Either way, not my problem to solve. I’ll get dumps of some probes with the pullback move and get a number for range.
I’m actually getting both elbows in 1 pass with Kneedle.
Since the elbows are more rounded and noisy I’m doing what Prusa is doing and discarding 3 points either side of the elbow before doing linear regression.
The power filter helps, but after going through linear regression its not as much as you might expect. I’ll likely include the filter, but make the code optional so no one has to install SciPy.
Despite the 5x increase in sampling resolution we don’t see a 5x improvement in range vs the endstop (we could have expected results like 0.0015). Still I suspect this will be more consistent across the bed based on probing a few test points. I need to do the whole bed next…
Have you tried increasing the force threshold?
Maybe the regression should be over a minimum amount of 50hz periods, lets say 8 (160ms)
In this case the power line noise should not affect the result of the regression less.
Also the start (high force) side of the included values now contains the accceleration phase, which could be noisy, and have some ringing.

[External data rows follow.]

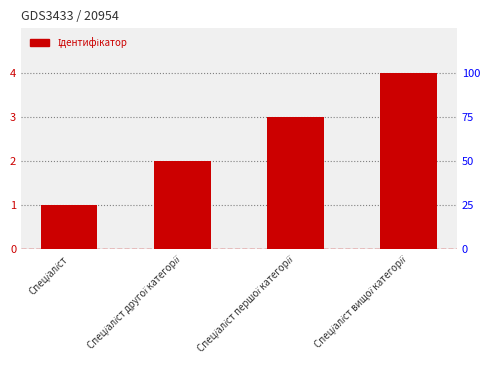

The value at Спеціаліст вищої категорії is 4. True or false?

True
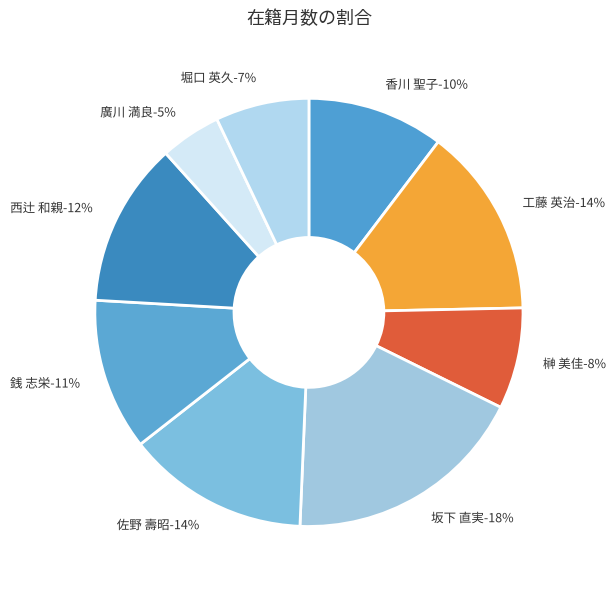

What percentage is the 西辻 和親-65 slice, to the nearest percent?

12%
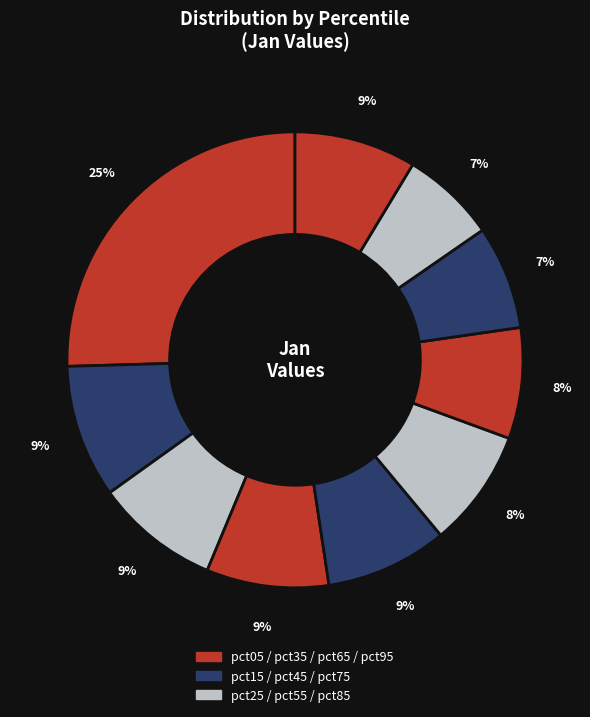

Rank the categories by value from highest to lowest.

pct05, pct15, pct25, pct35, pct45, pct95, pct55, pct65, pct75, pct85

Just did some testing with my old implementation @ 1.5mm/s
sd is usually 20-30um with the collision start finding algorithm wich ends up including 7-10 samples in the regression
if i lock it to use 11 samples (with the known end of the probing move)
sd is 8-20um
This is worse than i expected. It explains the usable, but not great performance for regular printing though.
It also shows that my idea to dynamically set the start of the included samples based on noise conditions, or filament blobs doesn’t work due to the nonlinear force graph. So locking the amount of samples increases accuracy.